Ladysmith council asks Telus to look at other options for siting new telecommunications tower

Telus would like to build a 14.9-metre monopole in downtown Ladysmith, but councillors wonder if there is a better site.

A proposal to build a Telus telecommunications tower in downtown Ladysmith is getting a second look after town council asked for other location options.

Telus would like to construct a 14.9-metre-tall telecommunications tower at the Telus central office at 11 Roberts St. The monopole would be painted dark green to try to blend into the nearby trees, and all the antennae would be concealed in the tower.

During its meeting on Feb. 18, council voted on the colour of the tower and agreed that if there are future requests for additional heights or external antennae to be added to the facility, further consultation will take place with the Town of Ladysmith. However, council did not agree to the location at that meeting, as a number of councillors expressed a desire to explore other options.

Telecommunications facilities are within federal jurisdiction, and while local zoning powers do not apply to towers such as this one, Industry Canada policy requires a telecommunications proponent to consult with the local land use authority in certain circumstances, Felicity Adams, the Town’s director of development services, explained in her report.

According to Telus, the existing site that provides coverage to Ladysmith, which is located on Gabriola Island, is reaching its capacity limit due to increased wireless usage. So Telus is now looking for another site within Ladysmith that can meet such capacity demand and maintain the quality of service.

Telus made a presentation about the proposed tower to the Town’s Heritage Revitalization Advisory Commission in January, and the commission recommended where the tower should be sited on the property — on the east side, which would be partially screened by the Telus building and would enable the equipment to be contained in the existing garage — that the tower be painted dark green to reduce visual impact, and that Telus consult with the neighbours.

Telus sent notifications to residents within 45 metres of the proposed tower and also to the Ladysmith Chamber of Commerce and the Ladysmith Downtown Business Association.

Rupinder Basi of Altus Group was at the government services committee meeting on Feb. 18 to make a presentation to council on behalf of Telus.

More and more Canadians are using wireless devices, and wireless devices are becoming an important part of community safety infrastructure, explained Basi.

“The rationale for our proposal today is to help improve wireless coverage within the community for residents, local businesses, emergency services and the travelling public, and to also keep up with the more recent demand for data services as a result of increased use of smartphones, tablets, laptops and other wireless devices,” he said.

Telus is proposing a fully-shrouded 14.9-metre monopole.

“This structure would have all the antennae mounted within the pole, so it’s a much cleaner design,” explained Basi.
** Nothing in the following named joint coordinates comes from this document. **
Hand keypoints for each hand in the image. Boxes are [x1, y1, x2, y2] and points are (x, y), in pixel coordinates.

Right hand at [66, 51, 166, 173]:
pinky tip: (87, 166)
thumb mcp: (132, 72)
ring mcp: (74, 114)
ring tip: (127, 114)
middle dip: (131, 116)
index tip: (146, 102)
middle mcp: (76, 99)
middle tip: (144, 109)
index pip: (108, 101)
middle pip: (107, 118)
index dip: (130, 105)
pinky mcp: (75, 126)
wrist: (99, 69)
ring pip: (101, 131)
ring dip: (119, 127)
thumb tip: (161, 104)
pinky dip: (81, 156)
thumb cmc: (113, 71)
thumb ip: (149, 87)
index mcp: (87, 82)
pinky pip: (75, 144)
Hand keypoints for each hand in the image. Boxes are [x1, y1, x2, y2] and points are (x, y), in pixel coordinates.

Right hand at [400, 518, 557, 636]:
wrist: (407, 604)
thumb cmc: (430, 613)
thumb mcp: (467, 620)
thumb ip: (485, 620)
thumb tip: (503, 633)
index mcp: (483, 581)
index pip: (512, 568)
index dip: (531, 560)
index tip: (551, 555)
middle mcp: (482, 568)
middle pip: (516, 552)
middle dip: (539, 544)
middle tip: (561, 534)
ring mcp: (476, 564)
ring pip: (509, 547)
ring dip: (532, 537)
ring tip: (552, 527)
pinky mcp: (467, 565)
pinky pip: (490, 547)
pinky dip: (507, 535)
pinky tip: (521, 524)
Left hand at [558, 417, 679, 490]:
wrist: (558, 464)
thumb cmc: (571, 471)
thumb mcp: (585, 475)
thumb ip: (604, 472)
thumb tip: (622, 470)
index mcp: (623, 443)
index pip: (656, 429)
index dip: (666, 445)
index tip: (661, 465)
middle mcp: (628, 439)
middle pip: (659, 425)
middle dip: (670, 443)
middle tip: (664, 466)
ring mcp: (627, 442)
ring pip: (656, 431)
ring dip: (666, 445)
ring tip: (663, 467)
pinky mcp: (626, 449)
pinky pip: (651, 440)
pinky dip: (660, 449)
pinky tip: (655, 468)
The structure will be designed so it meets all Industry Canada requirements, as well as Health Canada’s Safety Code 6 standards for all devices that emit a wireless signal, explained Basi.
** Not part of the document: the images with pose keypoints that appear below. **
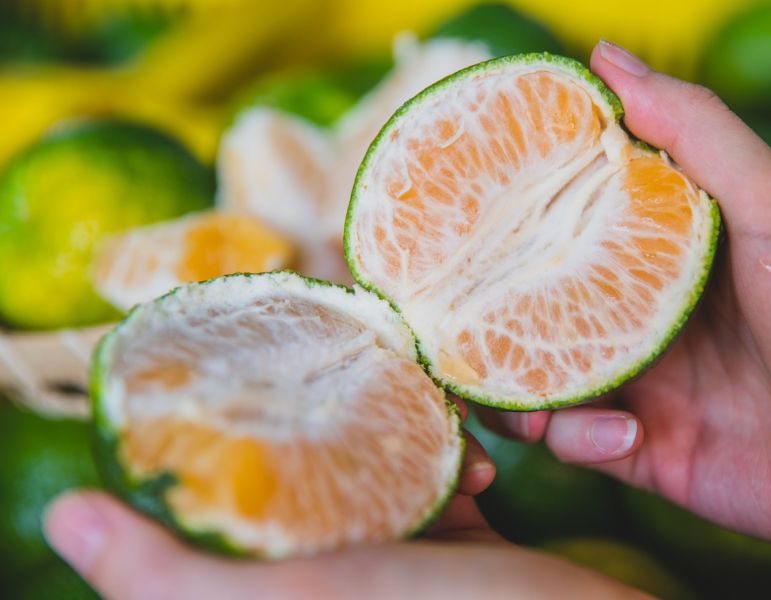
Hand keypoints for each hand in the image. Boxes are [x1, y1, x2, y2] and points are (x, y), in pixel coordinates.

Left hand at [43, 402, 647, 599]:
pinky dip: (452, 467)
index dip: (220, 453)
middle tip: (342, 371)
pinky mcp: (469, 562)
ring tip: (421, 412)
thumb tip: (60, 518)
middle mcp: (345, 588)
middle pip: (305, 492)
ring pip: (378, 483)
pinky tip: (476, 460)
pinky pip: (442, 496)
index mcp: (290, 595)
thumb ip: (176, 579)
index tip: (239, 382)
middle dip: (326, 433)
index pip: (225, 520)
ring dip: (399, 441)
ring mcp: (411, 578)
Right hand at [481, 40, 770, 554]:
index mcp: (661, 254)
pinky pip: (579, 445)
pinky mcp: (644, 452)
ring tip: (518, 398)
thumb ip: (694, 129)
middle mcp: (640, 318)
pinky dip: (581, 442)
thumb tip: (604, 55)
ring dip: (517, 392)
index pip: (563, 230)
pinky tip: (623, 437)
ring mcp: (640, 387)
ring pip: (539, 383)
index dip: (511, 224)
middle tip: (446, 318)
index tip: (460, 217)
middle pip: (535, 311)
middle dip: (487, 319)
Coun. Gord Horth expressed surprise that Telus would choose this site and not one higher up the hill.

“I think we’re getting one option and we’re trying to shoehorn it into one site that Telus has,” he said. “I just think it merits we look at more options.”
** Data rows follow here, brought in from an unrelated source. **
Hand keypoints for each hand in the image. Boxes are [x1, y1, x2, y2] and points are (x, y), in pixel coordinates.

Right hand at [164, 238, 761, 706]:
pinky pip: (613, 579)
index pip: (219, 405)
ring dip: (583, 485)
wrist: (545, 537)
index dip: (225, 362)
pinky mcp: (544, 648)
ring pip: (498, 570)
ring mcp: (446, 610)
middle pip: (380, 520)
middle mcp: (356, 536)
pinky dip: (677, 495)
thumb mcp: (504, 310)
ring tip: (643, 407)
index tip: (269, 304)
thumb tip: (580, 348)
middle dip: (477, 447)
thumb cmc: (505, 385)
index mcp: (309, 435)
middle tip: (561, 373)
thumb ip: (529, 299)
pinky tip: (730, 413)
Basi told council that radio frequency engineers looked for a site in the downtown core that would provide the best coverage. Initially, Telus was looking at a site on First Avenue, but the company chose to look elsewhere after Town staff expressed a desire to maintain the heritage feel of the main street.

Coun. Jill Dashwood spoke in support of the site but said that as the town expands, the Roberts Street site would be too low to provide coverage to the area northwest of town.

“I’m wondering if it would save you money to look up the hill for the future rather than needing to expand not too far down the road,” she said.

This site has been identified for providing coverage for the near future, explained Basi.

“In terms of addressing coverage in the downtown area, this is the best option,” he told council.

Coun. Bill Drysdale pointed out that the system has crashed during Light Up when there are thousands of people downtown, and he feels the ideal location for a tower would be Third Avenue because it would reach the top of the town and the downtown area.

One of Hutchins’s concerns was raising the tower in the future.

“This opens a door we will have no control over,” he said. “We will have a say, but we can’t stop it. The question is, is this the best location for our town in the short term and long term? The problem is when this goes from 14.9 metres to 30 metres, what happens? Is it better to be setting it up on Sixth Avenue?”

Drysdale supported the Roberts Street site.

“I don’t see any other location that would be easy to site a tower without pushback from the public,” he said. “This is the one I think has the least impact on our citizens and gives us the coverage we need.”

Councillors have asked staff and Telus to explore other options for siting the tower.

“I think we should be looking at the bigger picture,” said Horth. “Personally, I’d like to see other options and look at it more holistically.”